Jaina continued scanning the crowd. As she had expected, the orcs clumped together, and so did the humans. Though they had thrown aside violence for one night, they still were unwilling to trust each other completely. Never fear, Jaina told herself. It would get better as the years went by.
If only it wouldn't take so long!
It had been Thrall's idea for the giant party, a year and a half ago. "Why not get together to celebrate?" he had said. After that, the large beach had been cleared of the spiders and murlocs it had been home to, and preparations had already been underway. The night had been successful, but they had watched proper fireworks. This year, the second that the orcs and the humans spent together, the mages were giving them a taste of something different.
Jaina slowly became aware of the audience once again – orcs and humans alike craning their necks to look at the clock. Any minute now, it would begin. Any minute now. Jaina swallowed nervously. She hoped it would go off as planned. It had to.
Jaina Proudmoore stood there, in the middle of the long line of mages, her shoulders back, her chin up and forward, only her eyes moving. Her hands were by her side, and it took all of Jaina's will not to clench her fists. She took deep and deliberate breaths, concentrating on staying awake. She could do this. She had faith in herself. She had faith in the other mages lining the rock. Thrall had faith in her. She couldn't see him, down in the darkness, but she knew that if she wanted him he would make himself seen.
Then her heart fluttered as she heard chanting. Twenty, nineteen, eighteen, seventeen, sixteen...
It would soon begin. No time for doubt. No time for nervousness. No time for anything but the present. It was time to live in the moment.
The mages could feel each other wishing themselves luck.
A burst of confidence bloomed in Jaina's heart.
She took a deep breath, and she felt her neighbors do the same.

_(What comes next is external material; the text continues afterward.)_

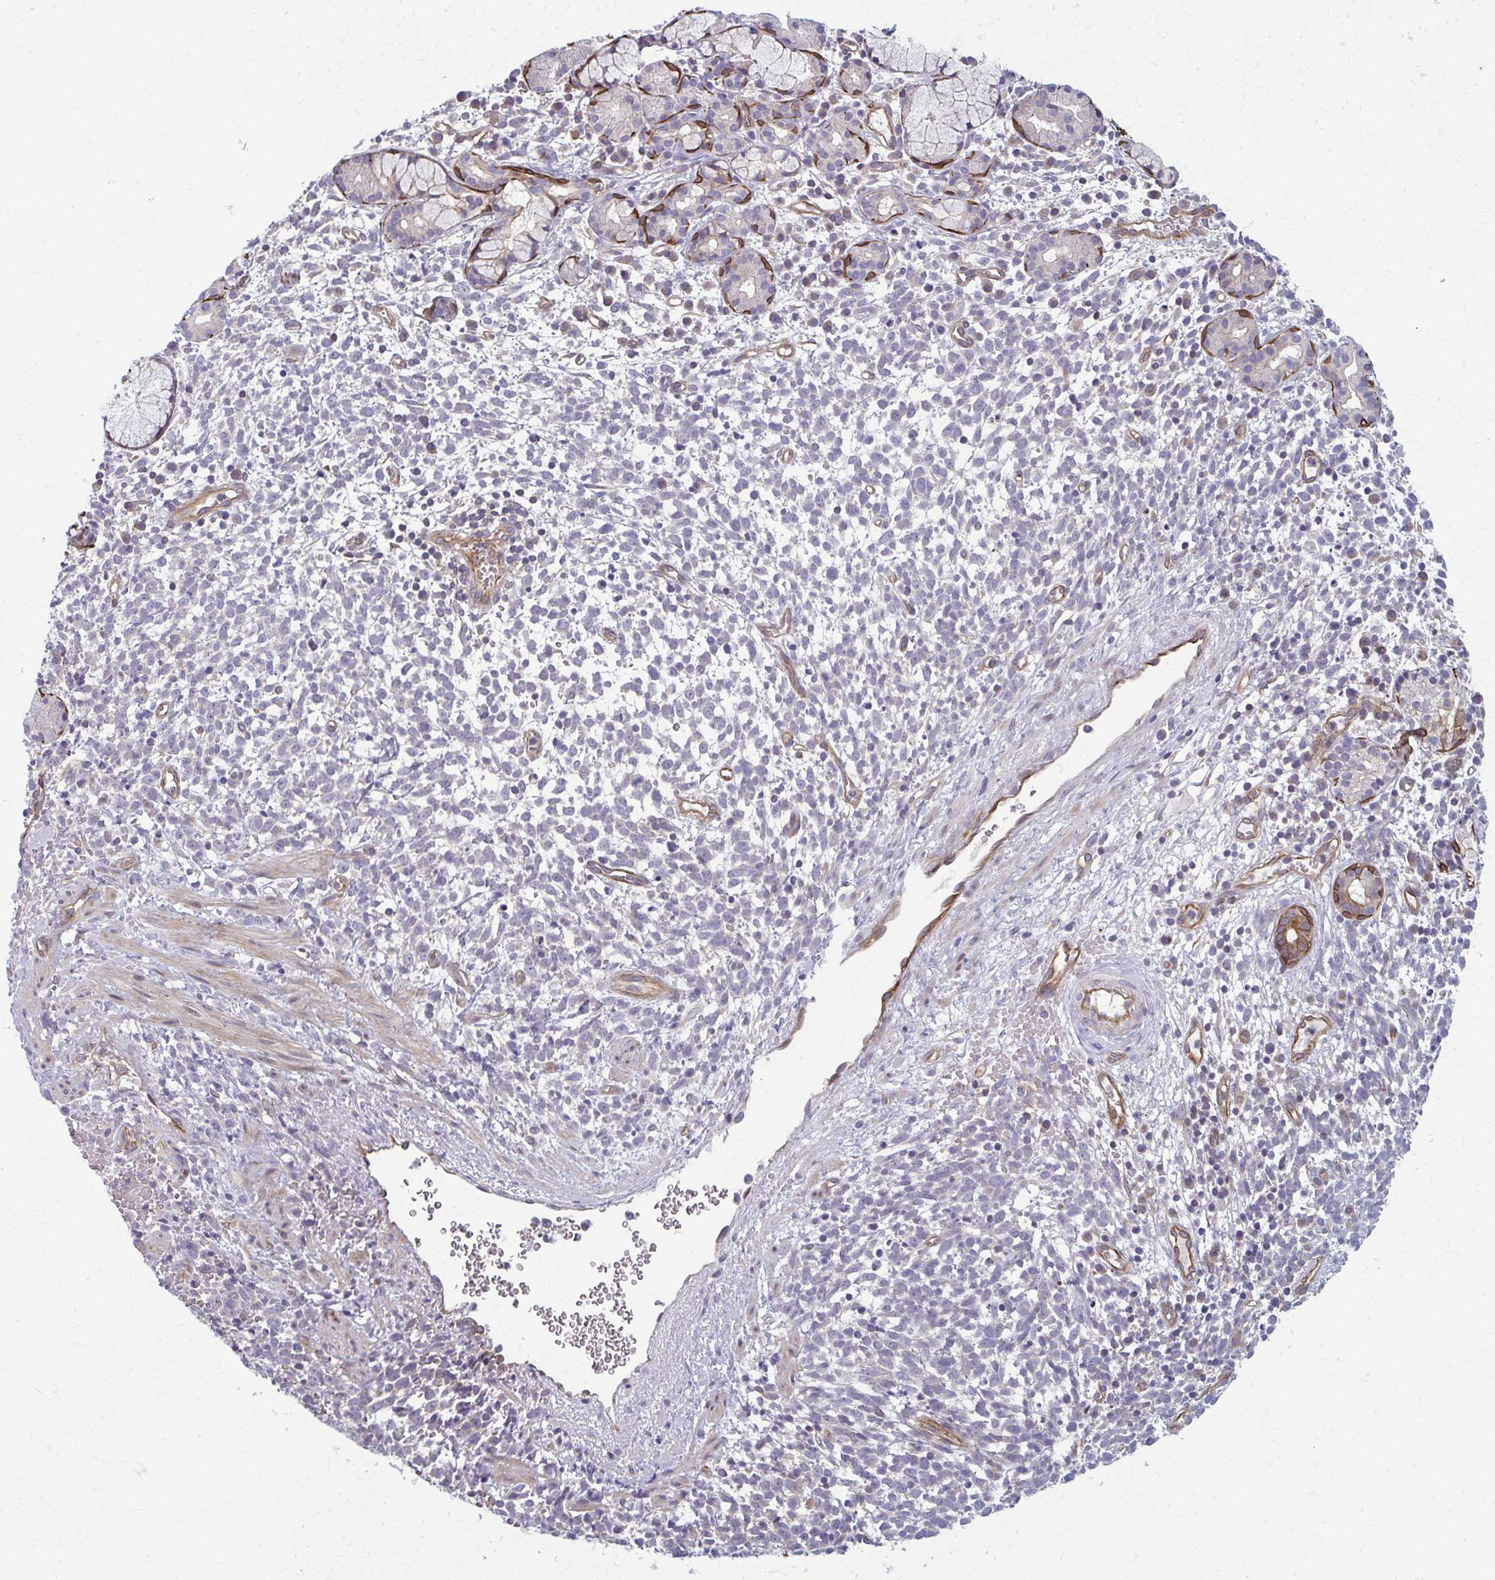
{"staining": {"intensity": "negative", "quantity": "none", "location": "none"}, "tissue": "melanoma", "cell_type": "Tumor cells", "image_type": "cancer", "snomed": [{"axis": "morphology", "description": "Malignant melanoma, NOS"}, {"axis": "topography", "description": "Skin"}], "caption": "Melanoma was stained to show a protein in brown. There is no significant positivity in tumor cells.", "gene": "EID2B", "patient": {"sex": "female", "age": 70}}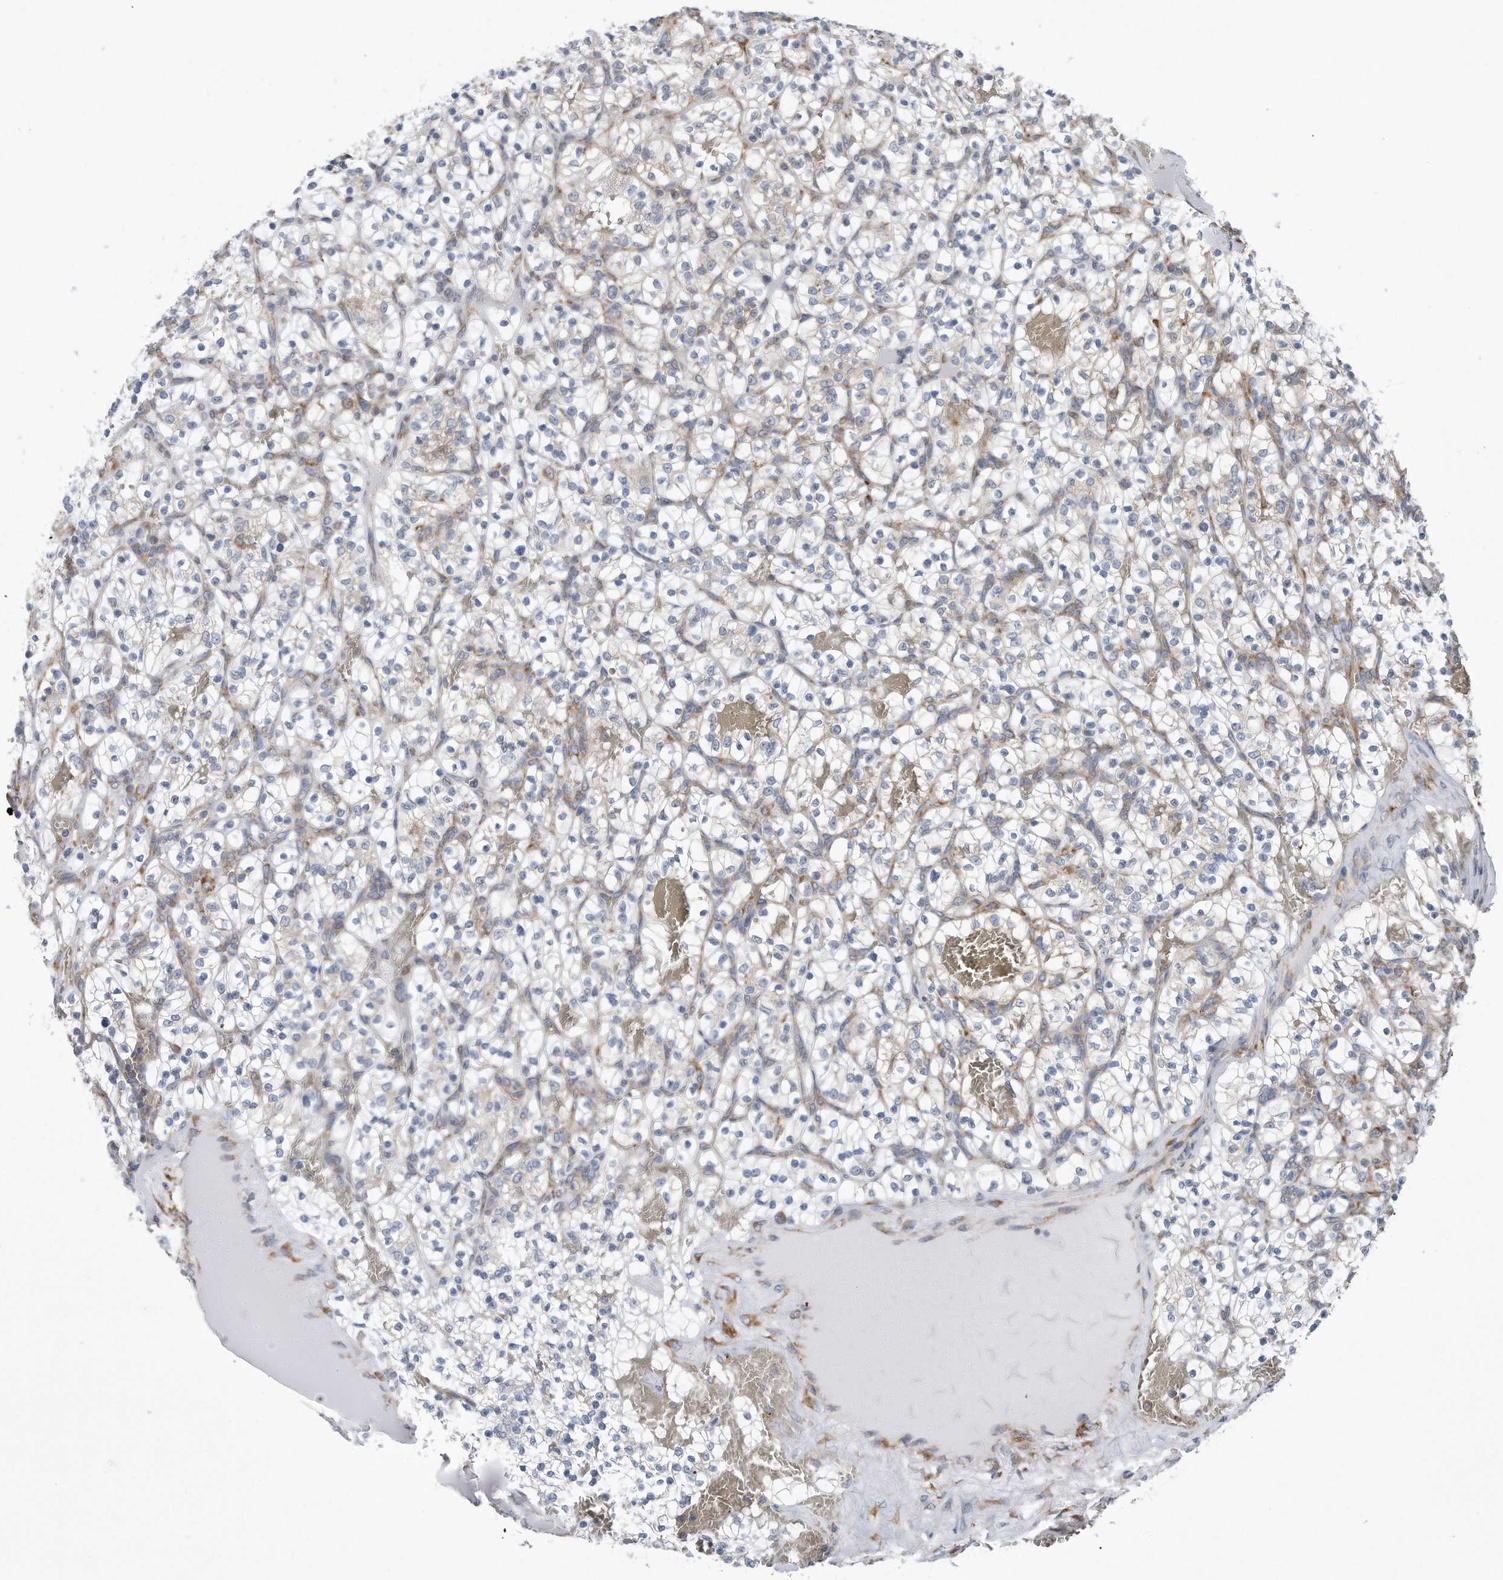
{"staining": {"intensity": "negative", "quantity": "none", "location": "none"}, "tissue": "renal cancer", "cell_type": "Tumor cells", "image_type": "cancer", "snomed": [{"axis": "morphology", "description": "Adenocarcinoma, NOS"}, {"axis": "topography", "description": "Kidney"}], "caption": "Immunohistochemistry photomicrograph of human renal cancer (adenocarcinoma) stained for a protein (brown), which displays no positivity in tumor cells.", "gene": "RPL26L1", "patient": {"sex": "female", "age": 57}}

The mages on the end started first, sending glowing frostbolts into the air that exploded after an interval – like real fireworks. They worked inwards until Jaina herself was sending one into the air. The mages worked precisely in their order, counting under their breath, working to a rhythm and keeping a close eye on their mana, using as little as possible for the best magic bursts they could manage. Frost bolts turned into fire balls, fire balls into arcane missiles, arcane missiles into arcane explosions, explosions back into rains of ice The sky above lit up with exploding magic, ice hurtling towards the ground like hail, then fire exploded in intervals along the rock face. The two mages on the end spread their palms skywards, water erupting like a fountain. The crowd watched in wonder – they had not expected a display like this! The magic built up, more water being shot into the air then turned into steam with well-aimed fire balls, ice bolts crashing into each other from opposite directions, showing the mages with icy shards that the heat would not allow to hurt them.
Then suddenly it climaxed in an mixed explosion of fire, ice, steam, arcane and water, and it was over. The soaking wet mages below, dripping with sweat, mana almost completely gone, grinned disbelievingly at the shocked crowd, who burst into applause for several, long minutes whilst the mages linked hands and bowed.
This night hadn't been so bad after all.